Опера Глинки «Иван Сусанин», высочайше переименованная в «Жизнь за царя», имела успех огромный. Все места были взяты задолго до премьеры, достать билет без протекции было трудно. Занавес давали пять раз. Глинка, не ожидавший такого триумфа, был растерян, но держался с завидной выдержкой. Карл на первых представлениях «Сусанина» быть не мог: простудился — заложило грудь, кашлял, в теле ощущал сильную слабость. Врачи запретили переедать, чтобы не стеснялось биение сердца; слуга Лукьян подавал ему на обед маленькую куриную котлетку, он сперва сердился, что мало, потом и ту не желал есть, потерял аппетит; поздно вечером, когда Василий Иванович Григорович принес в академию весть о первом успехе «Сусанина», Карл оживился, нашел сидевшего за ужином Мокрицкого и с его вилки скушал кусочек жаркого и вареник.
В опере Глинки было то, что искал Брюллов для своего «Пскова», мысль, которая не исчерпывалась произведением, народность не в подробностях, а в корне: мотивы не заимствованы из песен, новы, неожиданны, но люди в театре, слыша родные звуки, плакали, как дети, поздравляя друг друга с новой — отечественной музыкой.
Друзья чествовали композитора обедом.

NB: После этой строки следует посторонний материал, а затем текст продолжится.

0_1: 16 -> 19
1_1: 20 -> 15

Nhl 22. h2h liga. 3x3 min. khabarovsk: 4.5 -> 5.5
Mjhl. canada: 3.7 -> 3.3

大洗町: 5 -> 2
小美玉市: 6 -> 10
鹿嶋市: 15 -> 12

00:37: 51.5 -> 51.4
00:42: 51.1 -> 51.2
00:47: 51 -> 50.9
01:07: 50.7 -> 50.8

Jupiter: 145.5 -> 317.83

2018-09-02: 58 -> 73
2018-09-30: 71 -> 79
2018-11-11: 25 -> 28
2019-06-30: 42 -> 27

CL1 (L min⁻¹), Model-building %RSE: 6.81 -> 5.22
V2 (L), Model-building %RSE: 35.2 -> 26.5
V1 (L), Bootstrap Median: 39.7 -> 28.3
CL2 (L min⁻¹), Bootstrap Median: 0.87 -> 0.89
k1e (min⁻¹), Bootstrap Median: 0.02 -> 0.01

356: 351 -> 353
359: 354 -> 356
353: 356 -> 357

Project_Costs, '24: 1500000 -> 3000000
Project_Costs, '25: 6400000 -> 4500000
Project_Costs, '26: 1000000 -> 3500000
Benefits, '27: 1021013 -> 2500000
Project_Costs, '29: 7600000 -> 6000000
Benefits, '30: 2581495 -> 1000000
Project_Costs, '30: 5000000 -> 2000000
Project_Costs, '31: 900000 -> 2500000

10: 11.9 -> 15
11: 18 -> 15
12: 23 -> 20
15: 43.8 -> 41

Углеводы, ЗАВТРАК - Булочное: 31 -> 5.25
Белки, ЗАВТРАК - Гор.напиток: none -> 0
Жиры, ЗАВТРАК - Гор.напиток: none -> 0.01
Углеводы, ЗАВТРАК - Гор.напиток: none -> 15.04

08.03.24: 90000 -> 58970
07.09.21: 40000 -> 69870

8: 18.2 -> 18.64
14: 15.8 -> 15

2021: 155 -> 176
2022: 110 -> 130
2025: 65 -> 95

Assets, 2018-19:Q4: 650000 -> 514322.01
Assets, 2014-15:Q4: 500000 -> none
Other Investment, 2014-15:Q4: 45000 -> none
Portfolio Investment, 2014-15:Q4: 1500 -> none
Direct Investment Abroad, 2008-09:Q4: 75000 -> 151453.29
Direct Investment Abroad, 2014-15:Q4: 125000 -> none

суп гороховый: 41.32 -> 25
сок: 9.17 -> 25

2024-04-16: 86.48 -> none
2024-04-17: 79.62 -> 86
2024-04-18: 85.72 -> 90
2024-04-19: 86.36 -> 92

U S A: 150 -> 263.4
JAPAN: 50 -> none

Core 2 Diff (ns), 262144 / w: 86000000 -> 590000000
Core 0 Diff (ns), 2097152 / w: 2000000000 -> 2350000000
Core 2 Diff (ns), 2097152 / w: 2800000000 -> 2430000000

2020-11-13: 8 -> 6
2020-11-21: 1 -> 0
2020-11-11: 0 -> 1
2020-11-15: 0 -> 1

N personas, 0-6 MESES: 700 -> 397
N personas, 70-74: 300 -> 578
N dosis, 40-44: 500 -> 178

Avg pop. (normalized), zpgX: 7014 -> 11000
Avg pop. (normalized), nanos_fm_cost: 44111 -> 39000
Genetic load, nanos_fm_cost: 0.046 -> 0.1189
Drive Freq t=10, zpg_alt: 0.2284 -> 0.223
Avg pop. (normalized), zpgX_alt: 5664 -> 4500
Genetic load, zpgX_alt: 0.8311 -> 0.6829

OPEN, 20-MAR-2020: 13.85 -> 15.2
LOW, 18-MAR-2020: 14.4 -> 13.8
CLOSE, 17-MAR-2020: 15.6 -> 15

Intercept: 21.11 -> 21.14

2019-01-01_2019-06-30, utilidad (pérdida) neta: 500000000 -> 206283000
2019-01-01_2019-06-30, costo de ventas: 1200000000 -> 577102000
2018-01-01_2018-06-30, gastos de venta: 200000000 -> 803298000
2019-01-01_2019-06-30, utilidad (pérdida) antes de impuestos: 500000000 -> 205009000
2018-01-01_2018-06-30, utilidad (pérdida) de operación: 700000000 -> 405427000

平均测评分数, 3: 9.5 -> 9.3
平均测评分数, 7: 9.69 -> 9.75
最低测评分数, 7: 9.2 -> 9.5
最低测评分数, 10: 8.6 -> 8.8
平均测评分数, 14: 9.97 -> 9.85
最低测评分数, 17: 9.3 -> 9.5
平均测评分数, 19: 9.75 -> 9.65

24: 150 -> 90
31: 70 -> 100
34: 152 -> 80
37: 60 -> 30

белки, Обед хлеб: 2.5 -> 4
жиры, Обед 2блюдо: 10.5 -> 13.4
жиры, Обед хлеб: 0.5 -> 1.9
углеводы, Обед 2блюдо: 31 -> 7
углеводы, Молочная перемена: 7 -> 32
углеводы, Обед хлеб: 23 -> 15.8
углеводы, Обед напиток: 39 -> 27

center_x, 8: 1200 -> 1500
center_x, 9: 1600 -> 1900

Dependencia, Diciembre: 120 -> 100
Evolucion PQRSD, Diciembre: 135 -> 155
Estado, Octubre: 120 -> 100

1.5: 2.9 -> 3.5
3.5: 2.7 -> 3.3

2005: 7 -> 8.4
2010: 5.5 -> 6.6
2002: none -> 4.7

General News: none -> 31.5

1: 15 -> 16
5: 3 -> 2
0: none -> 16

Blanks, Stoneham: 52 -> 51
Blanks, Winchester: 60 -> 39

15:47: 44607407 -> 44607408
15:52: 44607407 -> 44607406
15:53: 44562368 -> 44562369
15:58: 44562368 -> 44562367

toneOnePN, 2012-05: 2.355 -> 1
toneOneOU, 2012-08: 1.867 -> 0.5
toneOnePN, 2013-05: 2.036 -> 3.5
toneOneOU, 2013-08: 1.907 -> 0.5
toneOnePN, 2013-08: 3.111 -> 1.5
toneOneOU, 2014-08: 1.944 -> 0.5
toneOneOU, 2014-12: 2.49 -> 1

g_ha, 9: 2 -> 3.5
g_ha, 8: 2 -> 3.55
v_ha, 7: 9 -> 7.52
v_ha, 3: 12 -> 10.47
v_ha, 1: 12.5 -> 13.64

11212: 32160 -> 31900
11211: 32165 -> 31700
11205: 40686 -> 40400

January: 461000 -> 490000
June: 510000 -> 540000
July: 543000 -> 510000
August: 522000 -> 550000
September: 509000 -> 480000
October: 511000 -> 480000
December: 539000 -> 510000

За столом гости-поэты вставали поочередно и произносили куплеты сочиненного сообща шуточного канона. Глинка принес Карлу листок с записанными стихами. Вслед за веселым острословием куплетов Вяземского и Жуковского пушкинские строки поражали:
Слушая сию новинку,
Зависть, злобой омрачась,
Пусть скрежещет, но уж Глинку
Затоптать не может в грязь.
От пушкинских стихов сердце горестно сжималось. Даже в шутке не мог себя перебороть: жили в его строках боль и тревога и мрачное предчувствие.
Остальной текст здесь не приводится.